◆ TEXTAUSZUG
# taz.de -- Preis für Filmemacher Assaf Gruber: „Menschen im Prozess des gesellschaftlichen Absturzes“
       
       > Assaf Grubers Filme handeln von Geschichte, Kommunismus und Zionismus.
       > Ein Gespräch darüber, wie politische Konflikte in der Kunst wieder
       > auftauchen.
       
 (IMG) Bild: Von den politischen Gefügen des Jahres 1968 gespalten: Edyta und Nadir in Assaf Grubers Film „Miraculous Accident“
       
       In den Kurzfilmen des Bildhauers und Filmemachers Assaf Gruber bieten
       post-sowjetische, „östliche“ Gefilde in Łódź, Ost-Berlin, Dresden oder Kuba
       eine Bühne, auf der sich wiederum „westliche“ Paradigmen entfalten können –
       persönliche, politische oder ästhetische. Seine oft dokumentarisch
       wirkenden Arbeiten sind wie Konversationsstücke, in denen das, was wir
       nicht sehen, ebenso präsent ist wie das, was offiziell gezeigt wird.
       Grubers „Miraculous Accident“ wurde [1][auf der letzten Berlinale] als Film
       uraufgeführt und als Videoinstallation beim [2][Steirischen Herbst 2024 in
       Graz] ausgestellt.

◆ UNTERSUCHTE DATEN
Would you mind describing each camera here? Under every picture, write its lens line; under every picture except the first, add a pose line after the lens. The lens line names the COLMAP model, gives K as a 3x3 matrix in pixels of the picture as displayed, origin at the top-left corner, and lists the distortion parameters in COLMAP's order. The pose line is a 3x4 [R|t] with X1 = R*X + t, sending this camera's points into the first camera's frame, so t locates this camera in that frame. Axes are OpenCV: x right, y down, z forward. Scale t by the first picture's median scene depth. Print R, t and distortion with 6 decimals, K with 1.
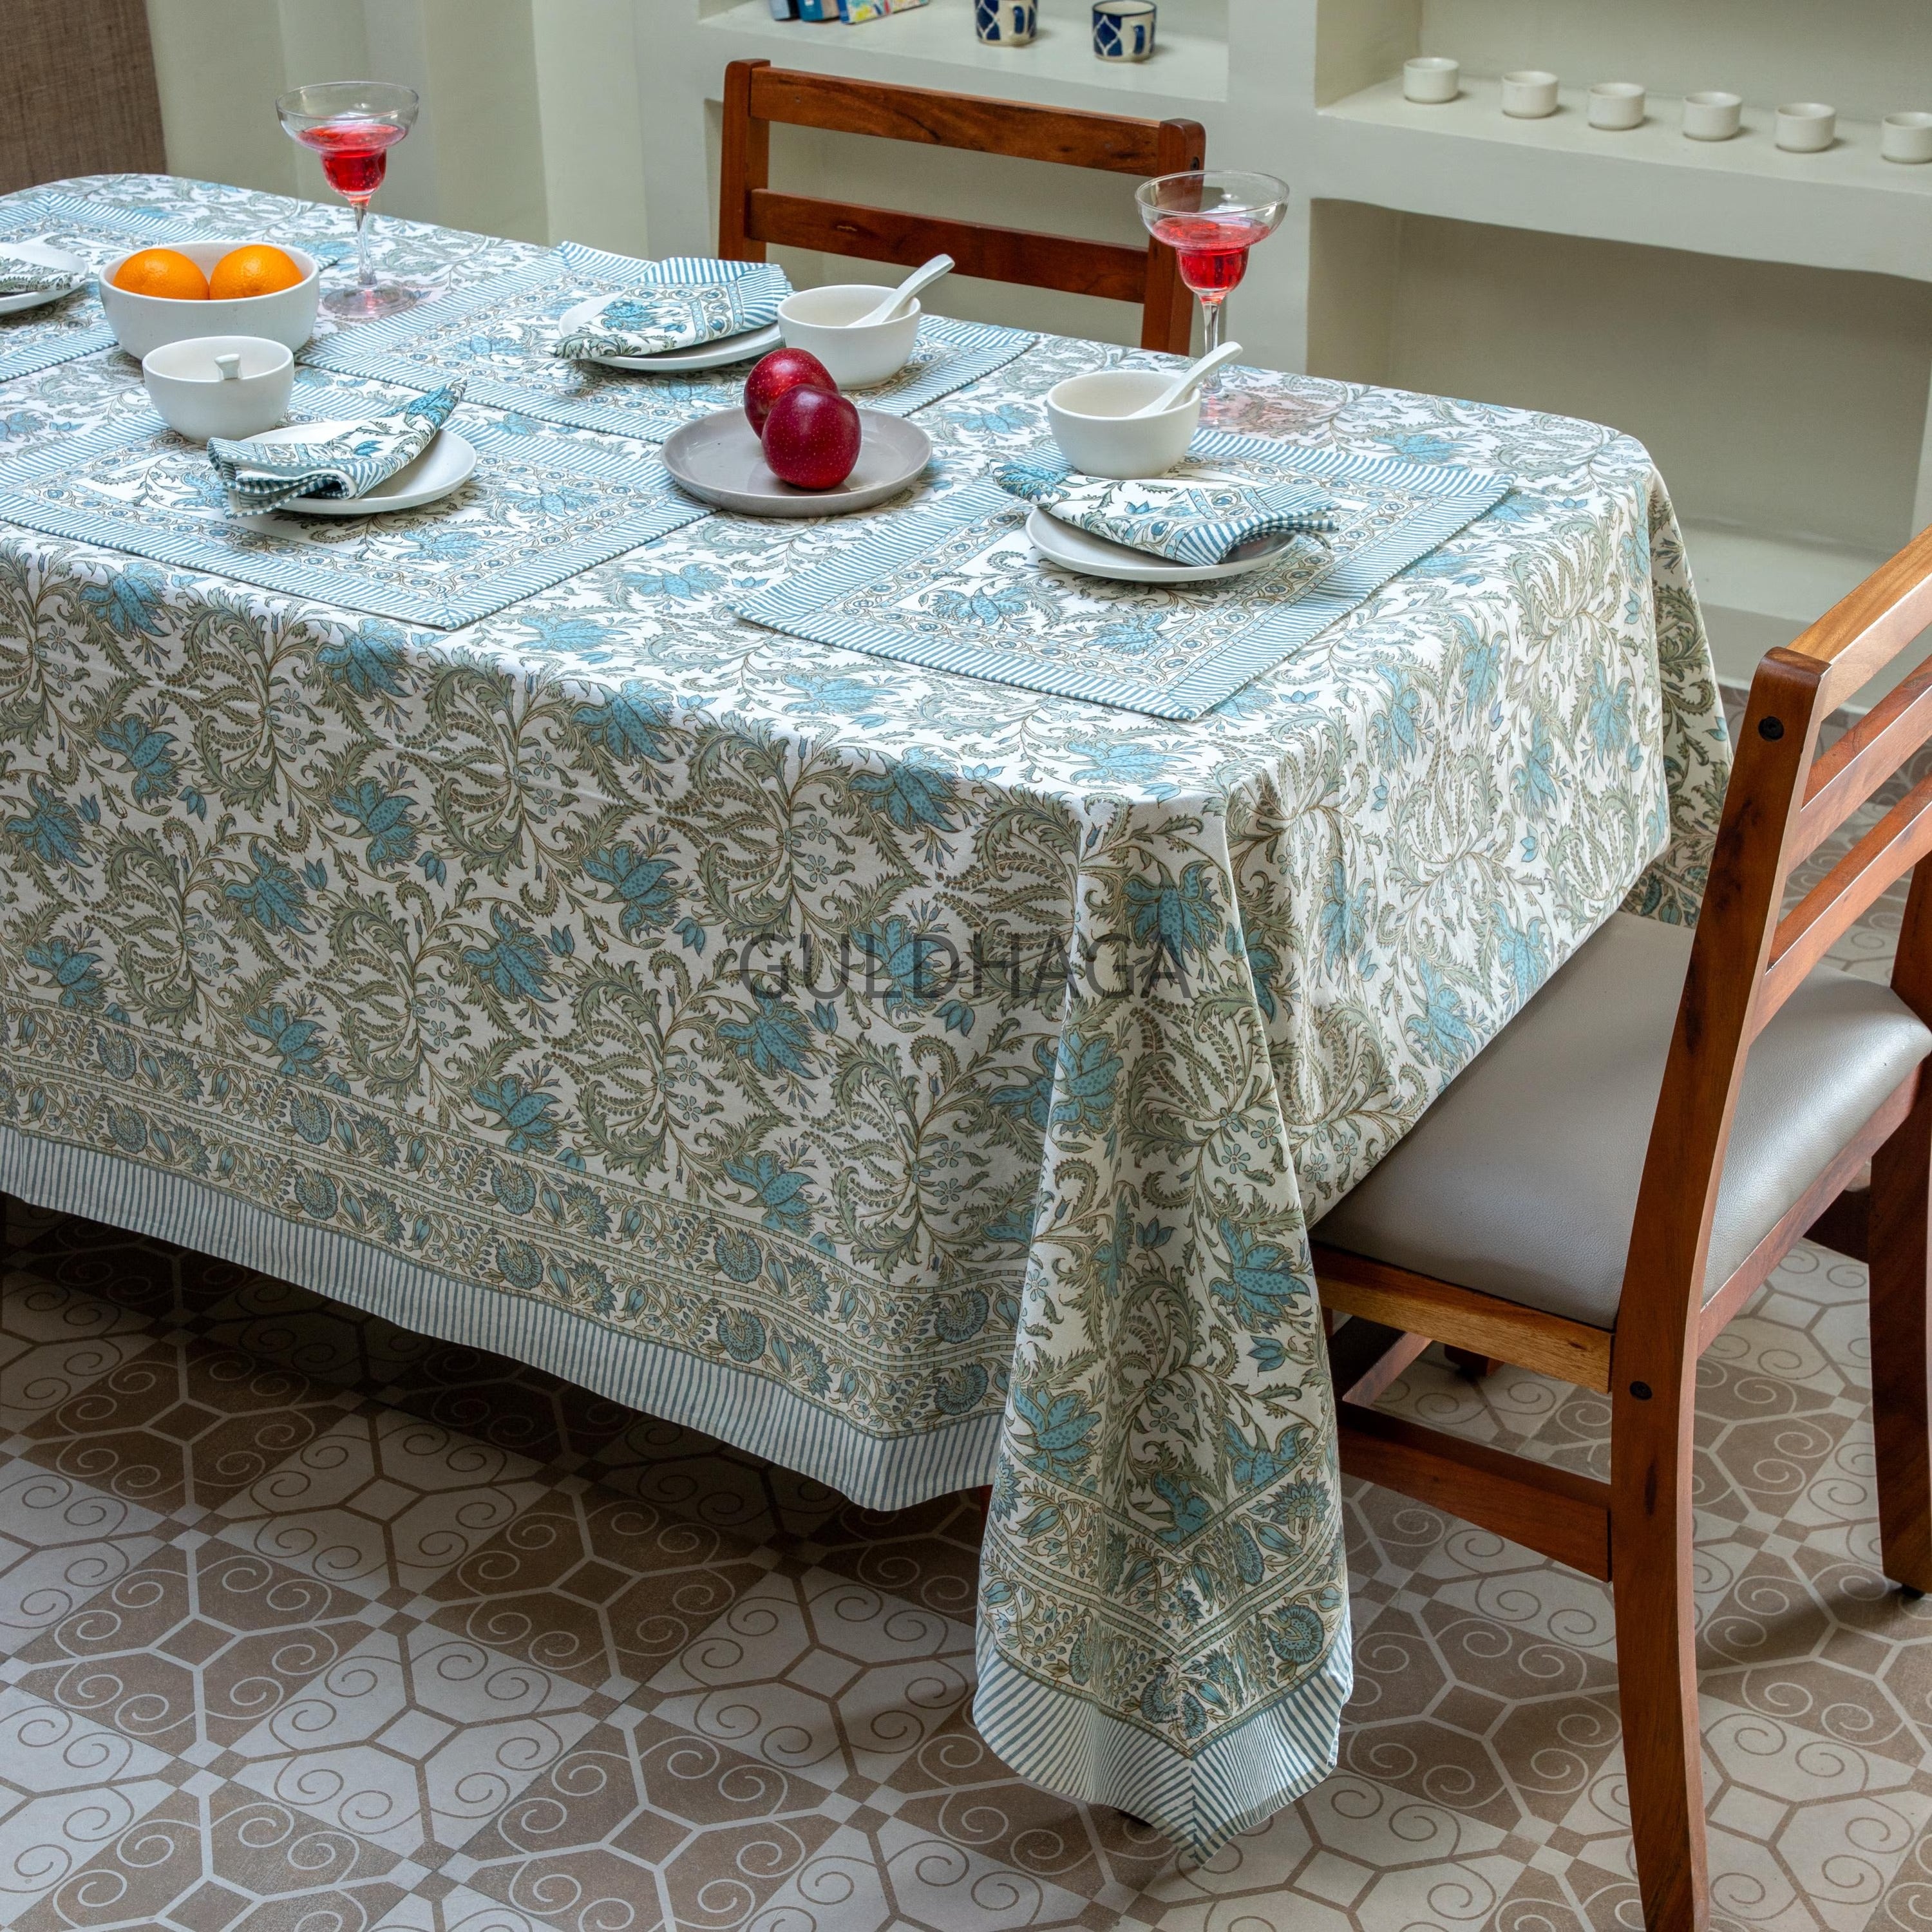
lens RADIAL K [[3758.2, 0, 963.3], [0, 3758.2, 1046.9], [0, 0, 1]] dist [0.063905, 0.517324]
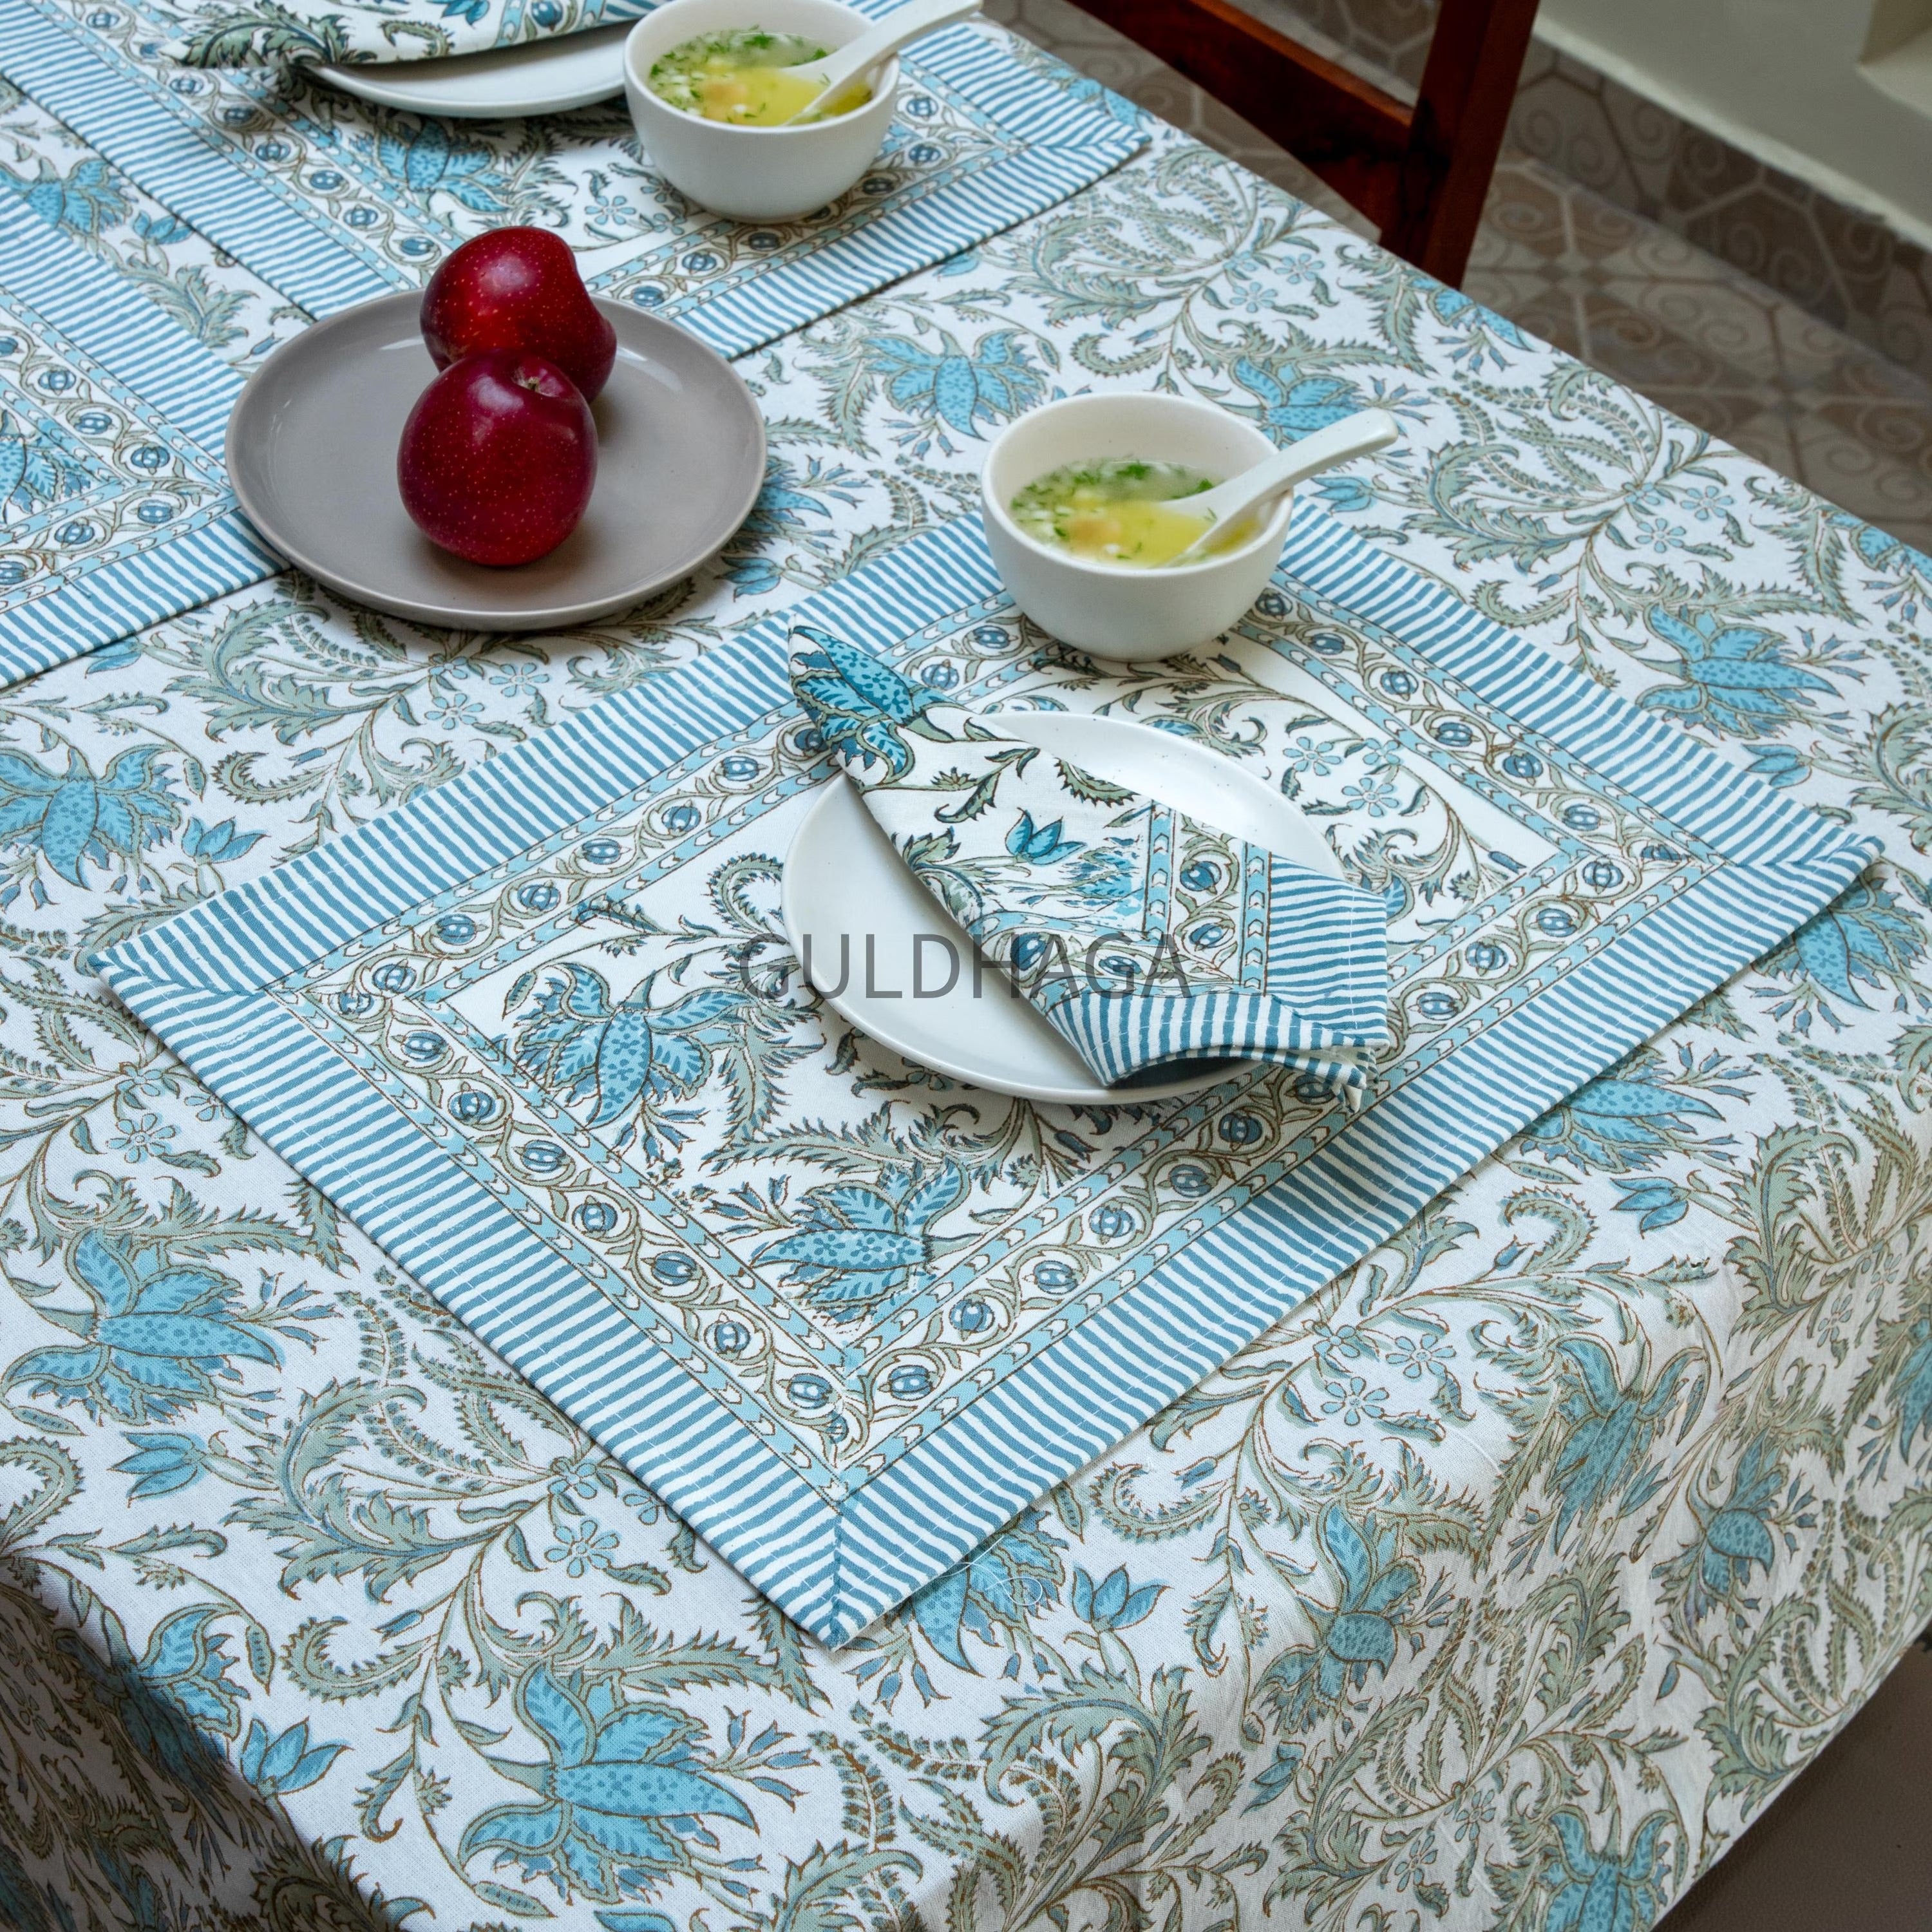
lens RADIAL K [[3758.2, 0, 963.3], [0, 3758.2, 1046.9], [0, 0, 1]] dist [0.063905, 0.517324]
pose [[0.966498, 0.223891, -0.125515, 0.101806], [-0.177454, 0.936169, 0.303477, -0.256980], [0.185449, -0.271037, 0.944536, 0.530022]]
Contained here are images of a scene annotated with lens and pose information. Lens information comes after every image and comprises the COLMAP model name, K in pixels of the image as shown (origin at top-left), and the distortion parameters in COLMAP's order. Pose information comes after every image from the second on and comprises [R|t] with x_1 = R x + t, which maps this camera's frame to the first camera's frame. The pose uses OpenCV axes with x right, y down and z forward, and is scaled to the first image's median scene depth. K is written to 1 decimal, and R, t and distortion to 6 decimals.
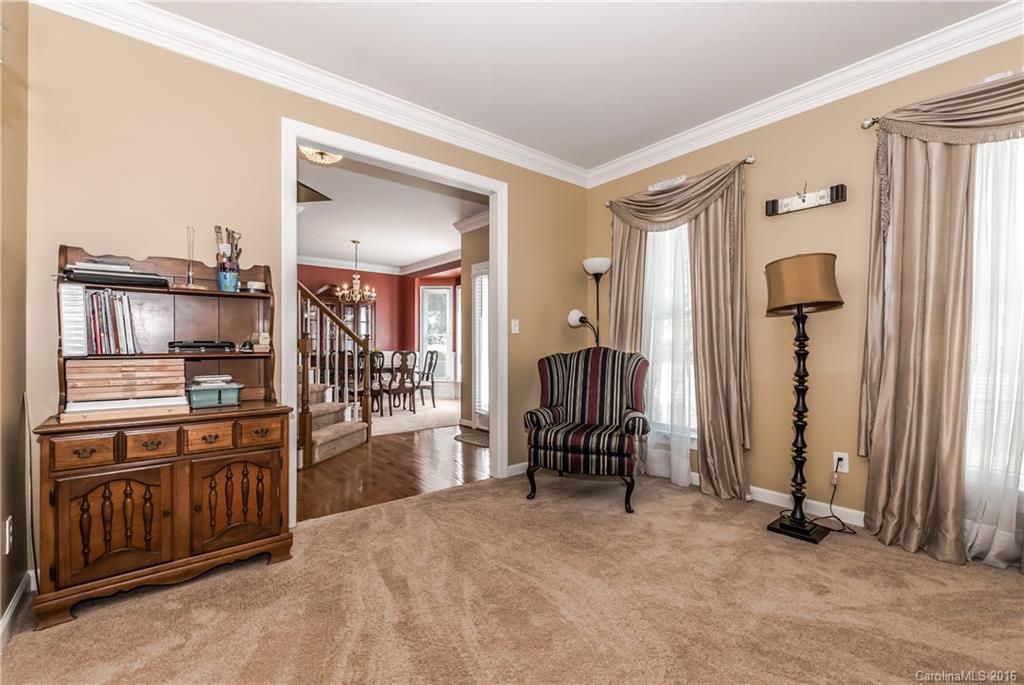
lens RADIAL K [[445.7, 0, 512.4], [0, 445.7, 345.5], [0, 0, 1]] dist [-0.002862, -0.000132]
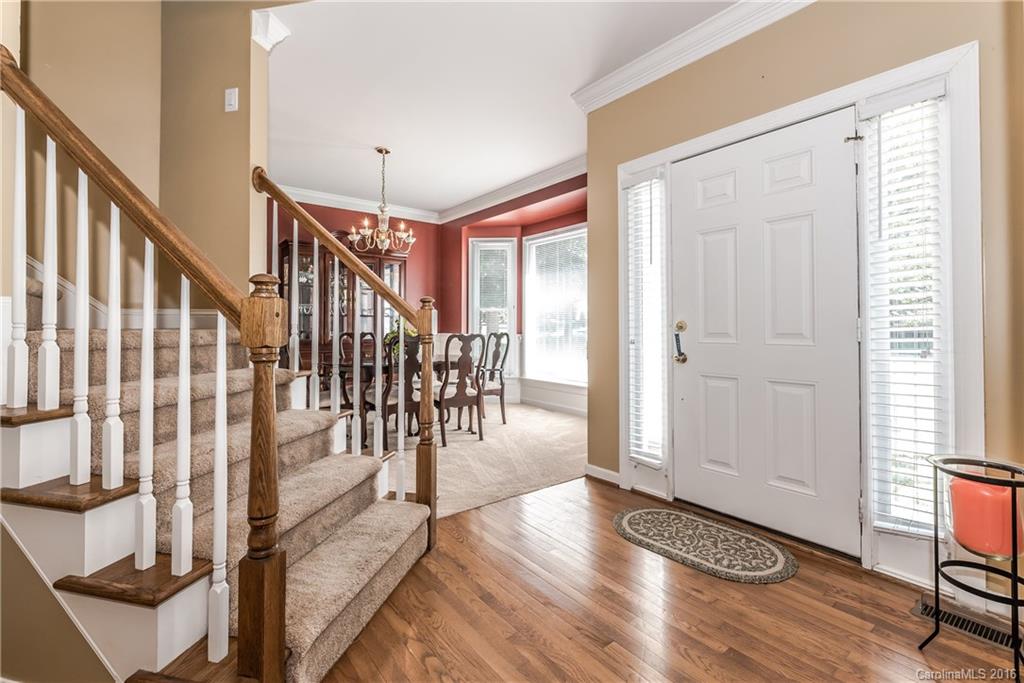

◆ AUFGABENSTELLUNG
Gib den Zeitungsauszug über Assaf Gruber vollständig und Wort für Wort wieder. Die Zeilen stehen in keinem Zusammenhang mit dem Zeitungsauszug über Assaf Gruber.

◆ ERWARTETE LÖSUNG
# taz.de -- Preis für Filmemacher Assaf Gruber: „Menschen im Prozess des gesellschaftlichen Absturzes“
       
       > Assaf Grubers Filme handeln von Geschichte, Kommunismus und Zionismus.
       > Ein Gespräch darüber, wie politische Konflikte in der Kunst wieder
       > auftauchen.
       
 (IMG) Bild: Von den politischen Gefügen des Jahres 1968 gespalten: Edyta und Nadir in Assaf Grubers Film „Miraculous Accident“
       
       In den Kurzfilmen des Bildhauers und Filmemachers Assaf Gruber bieten
       post-sowjetische, „östliche“ Gefilde in Łódź, Ost-Berlin, Dresden oder Kuba
       eine Bühne, auf der sich wiederum „westliche“ Paradigmen entfalten können –
       persönliche, politische oder ästhetische. Seine oft dokumentarisch
       wirkenden Arbeiten sind wie Konversationsstücke, in denen das, was wir
       nicht sehen, ebenso präsent ist wie das, was offiziell gezeigt wird.
       Grubers „Miraculous Accident“ wurde [1][auf der letzten Berlinale] als Film
       uraufgeführt und als Videoinstallation beim [2][Steirischen Herbst 2024 in
       Graz] ausgestellt.